| HN Mirror

Y	Hacker News new \| ask \| show \| jobs

by vram22 3442 days ago

I had used the xpdf [1] package, a C library and a set of CLI tools (mentioned by others in this thread too, and which the pdftotext command-line utility and xppdf/pdftotext library are a part of), in a consulting project for a client some years ago. (Client had asked me to evaluate some libraries for PDF text extraction, and then recommend one, which I did (I chose xpdf), and I then consulted to them on their product, using xtpdf for part of the work. Also did some post-processing of the extracted text in Python. Interesting project, overall.)

As part of this work, I communicated over a period, with one of the key technical people at the company behind xpdf, Glyph and Cog. Got to know from him about some of the issues with text extraction from PDF, one of the key points being that in some or many cases, the extraction can be imperfect or incomplete, due to factors inherent in the PDF format itself, and its differences from text format.
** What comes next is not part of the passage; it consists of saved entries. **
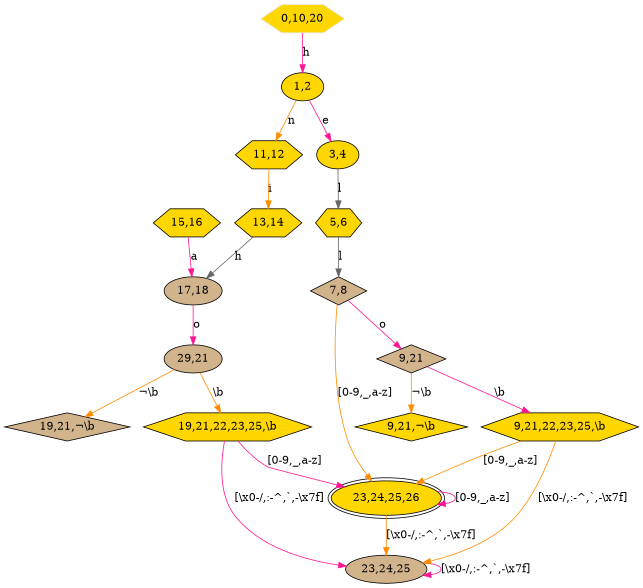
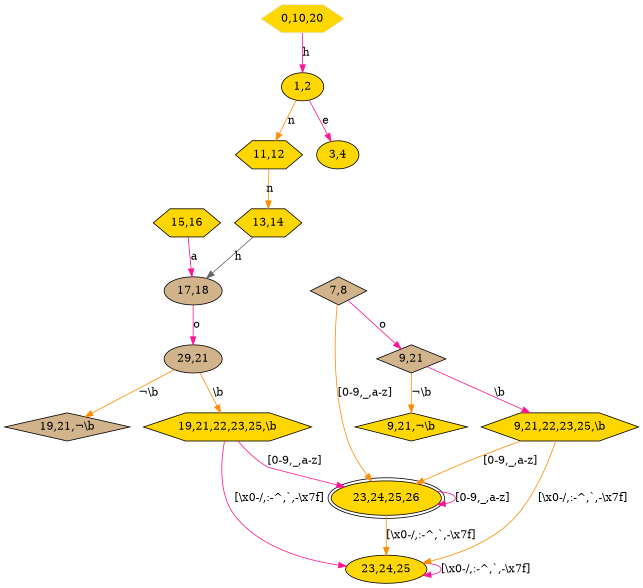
  digraph {
    node [fillcolor=gold peripheries=1 shape=hexagon style=filled]
    edge [color=deeppink]
    n1 [label="19,21,22,23,25,\\b"]
-   n2 [fillcolor=tan label="23,24,25" shape=ellipse]
+   n2 [label="23,24,25" shape=ellipse]
    n3 [label="23,24,25,26" peripheries=2 shape=ellipse]
    n4 [label="1,2" shape=ellipse]
    n5 [label="3,4" shape=ellipse]
    n6 [label="11,12"]
-   n7 [label="5,6"]
    n8 [fillcolor=tan label="7,8" shape=diamond]
    n9 [fillcolor=tan label="9,21" shape=diamond]
    n10 [label="9,21,¬\\b" shape=diamond]
    n11 [label="9,21,22,23,25,\\b"]
    n12 [label="13,14"]
    n13 [fillcolor=tan label="17,18" shape=ellipse]
    n14 [label="15,16"]
    n15 [fillcolor=tan label="29,21" shape=ellipse]
    n16 [fillcolor=tan label="19,21,¬\\b" shape=diamond]
    n17 [color="0 0 .9" label="0,10,20"]
    n1 -> n2 [label="[\\x0-/,:-^,`,-\\x7f]"]
    n1 -> n3 [label="[0-9,_,a-z]"]
    n2 -> n2 [label="[\\x0-/,:-^,`,-\\x7f]"]
    n3 -> n2 [color=darkorange label="[\\x0-/,:-^,`,-\\x7f]"]
    n3 -> n3 [label="[0-9,_,a-z]"]
    n4 -> n5 [label=e]
    n4 -> n6 [color=darkorange label=n]
-   n5 -> n7 [color=gray40 label=l]
-   n6 -> n12 [color=darkorange label=i]
-   n7 -> n8 [color=gray40 label=l]
+   n6 -> n12 [color=darkorange label=n]
    n8 -> n3 [color=darkorange label="[0-9,_,a-z]"]
    n8 -> n9 [label=o]
    n9 -> n10 [color=darkorange label="¬\\b"]
    n9 -> n11 [label="\\b"]
    n11 -> n2 [color=darkorange label="[\\x0-/,:-^,`,-\\x7f]"]
    n11 -> n3 [color=darkorange label="[0-9,_,a-z]"]
    n12 -> n13 [color=gray40 label=h]
    n13 -> n15 [label=o]
    n14 -> n13 [label=a]
    n15 -> n1 [color=darkorange label="\\b"]
    n15 -> n16 [color=darkorange label="¬\\b"]
    n17 -> n4 [label=h]
  }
PDFTextStream (for Java) is another one which I had heard of, from someone I know personally, who said it was quite good. But those inherent issues of text extraction do exist.
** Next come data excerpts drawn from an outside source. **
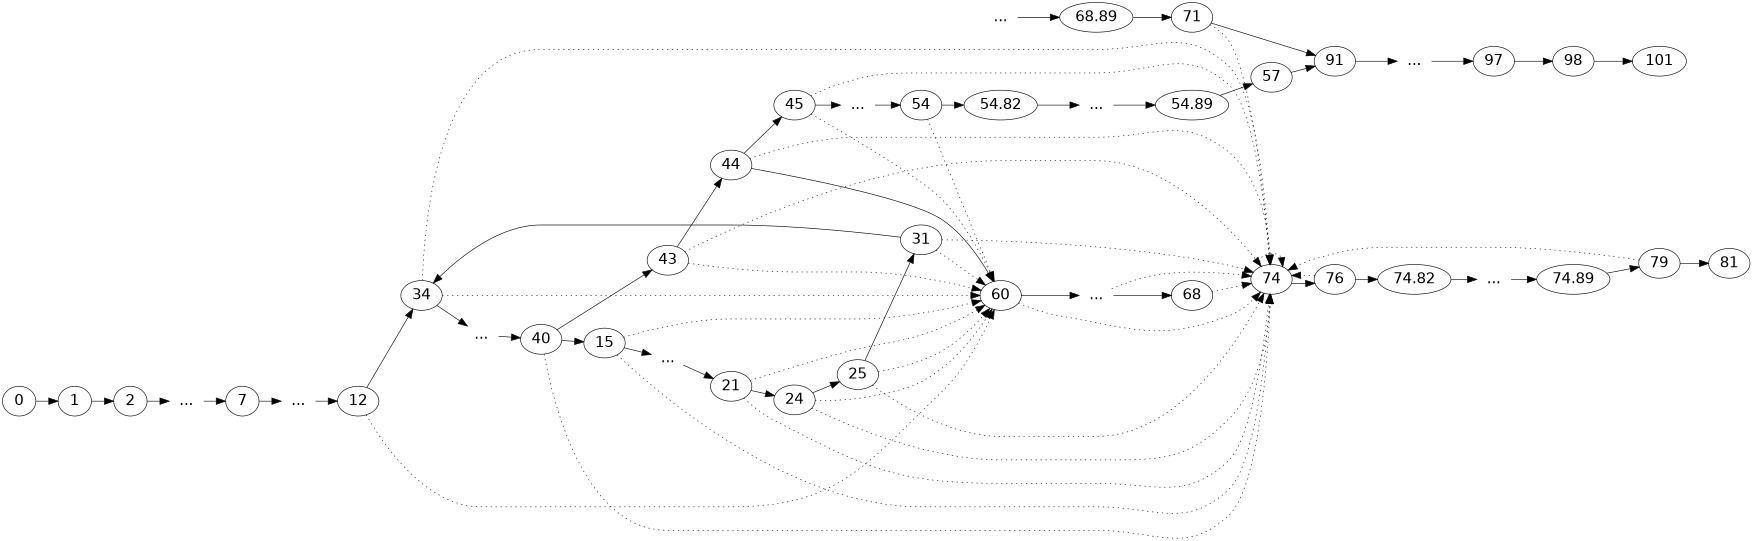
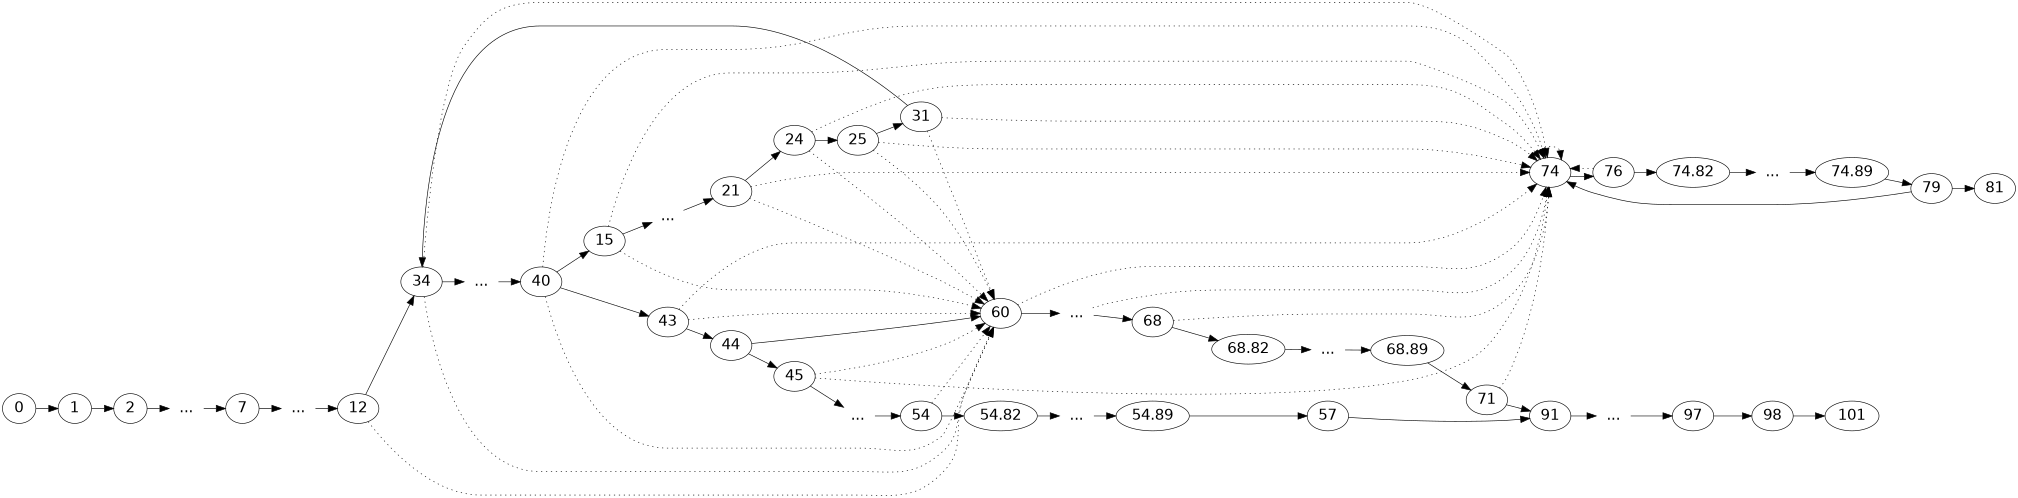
  digraph {
    fontname="DejaVu Sans"
    rankdir=LR
    node [fontname="DejaVu Sans" fontsize=24]
    edge [arrowsize=1.5 fontname="DejaVu Sans"]
    0
    1
    2
    n4 [color=white label="..."]
    7
    n6 [color=white label="..."]
    12
    n8 [color=white label="..."]
    34
    40
    43
    44
    45
    n14 [color=white label="..."]
    54
    n16 [color=white label="..."]
    15
    21
    24
    25
    31
    n22 [color=white label="..."]
    54.82
    54.89
    57
    74
    76
    n28 [color=white label="..."]
    91
    97
    98
    101
    n33 [color=white label="..."]
    60
    68
    n36 [color=white label="..."]
+   68.82
    68.89
    71
    n40 [color=white label="..."]
    74.82
    74.89
    79
    81
    subgraph sub_1 {
      0
      1
      2
      n4
      7
      n6
    }
    subgraph sub_2 {
      12
    }
    subgraph sub_3 {
      n8
      34
      40
    }
    subgraph sub_4 {
      43
      44
      45
      n14
      54
    }
    subgraph sub_5 {
      n16
      15
      21
      24
      25
      31
    }
    subgraph sub_6 {
      n22
      54.82
      54.89
    }
    subgraph sub_7 {
      57
    }
    subgraph sub_8 {
      74
      76
    }
    subgraph sub_9 {
      n28
      91
      97
      98
      101
    }
    subgraph sub_10 {
      n33
      60
      68
    }
    subgraph sub_11 {
      n36
+     68.82
      68.89
    }
    subgraph sub_12 {
      71
    }
    subgraph sub_13 {
      n40
      74.82
      74.89
    }
    subgraph sub_14 {
      79
      81
    }
    0 -> 1
    1 -> 2
    2 -> n4
    n4 -> 7
    7 -> n6
    n6 -> 12
    12 -> 34
    12 -> 60 [color=black style=dotted]
    n8 -> 40
    34 -> n8
    34 -> 74 [color=black style=dotted]
    34 -> 60 [color=black style=dotted]
    40 -> 43
    40 -> 15
    40 -> 74 [color=black style=dotted]
+   40 -> 60 [color=black style=dotted]
    43 -> 44
    43 -> 74 [color=black style=dotted]
    43 -> 60 [color=black style=dotted]
    44 -> 45
-   44 -> 74 [color=black style=dotted]
    44 -> 60 [color=black style=solid]
    45 -> n14
    45 -> 74 [color=black style=dotted]
    45 -> 60 [color=black style=dotted]
    n14 -> 54
    54 -> 54.82
    54 -> 60 [color=black style=dotted]
    n16 -> 21
    15 -> n16
    15 -> 74 [color=black style=dotted]
    15 -> 60 [color=black style=dotted]
    21 -> 24
    21 -> 74 [color=black style=dotted]
    21 -> 60 [color=black style=dotted]
    24 -> 25
    24 -> 74 [color=black style=dotted]
    24 -> 60 [color=black style=dotted]
    25 -> 31
    25 -> 74 [color=black style=dotted]
    25 -> 60 [color=black style=dotted]
    31 -> 34
    31 -> 74 [color=black style=dotted]
    31 -> 60 [color=black style=dotted]
    n22 -> 54.89
    54.82 -> n22
    54.89 -> 57
    57 -> 91
    74 -> 74 [color=black style=dotted]
    74 -> 76
    76 -> 74 [color=black style=dotted]
    76 -> 74.82
    n28 -> 97
    91 -> n28
    97 -> 98
    98 -> 101
    n33 -> 74 [style=dotted]
    n33 -> 68
    60 -> 74 [style=dotted]
    60 -> n33
    68 -> 74 [style=dotted]
+   68 -> 68.82
    n36 -> 68.89
+   68.82 -> n36
    68.89 -> 71
    71 -> 74 [style=dotted]
    71 -> 91
    n40 -> 74.89
    74.82 -> n40
    74.89 -> 79
-   79 -> 74 [color=black style=dotted]
+   79 -> 74 [color=black style=solid]
    79 -> 81
  }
So wherever possible, a good option is to go to the source from which the PDF was originally generated, instead of trying to reverse-engineer it, and get the text you want from there. Not always possible, of course, but a preferred approach, particularly for cases where maximum accuracy of text extraction is desired.

[1] Not to be confused with xtopdf, my PDF toolkit for PDF generation from other formats.